Count the lines below that contain the string "side", treating uppercase and lowercase as different, and reply with the number alone.

Extracted entries -
+===+

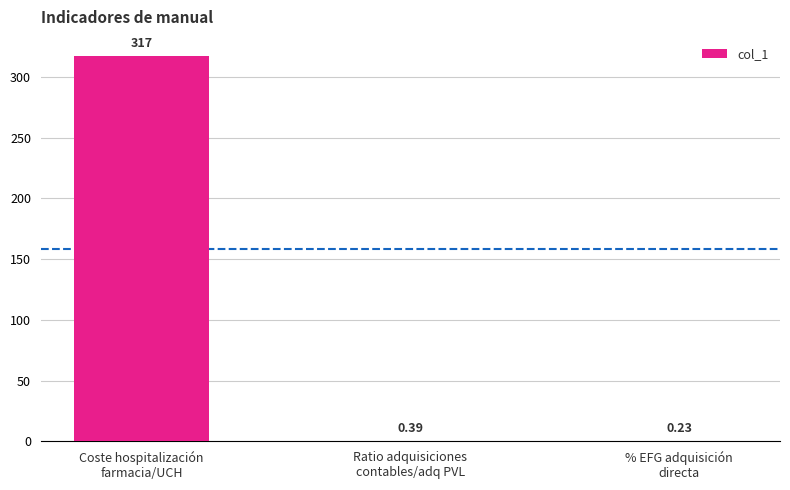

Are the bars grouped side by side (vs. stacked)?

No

+===+

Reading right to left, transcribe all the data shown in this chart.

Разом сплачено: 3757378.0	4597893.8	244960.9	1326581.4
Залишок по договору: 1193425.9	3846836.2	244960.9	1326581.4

+===+

Result of the task -
1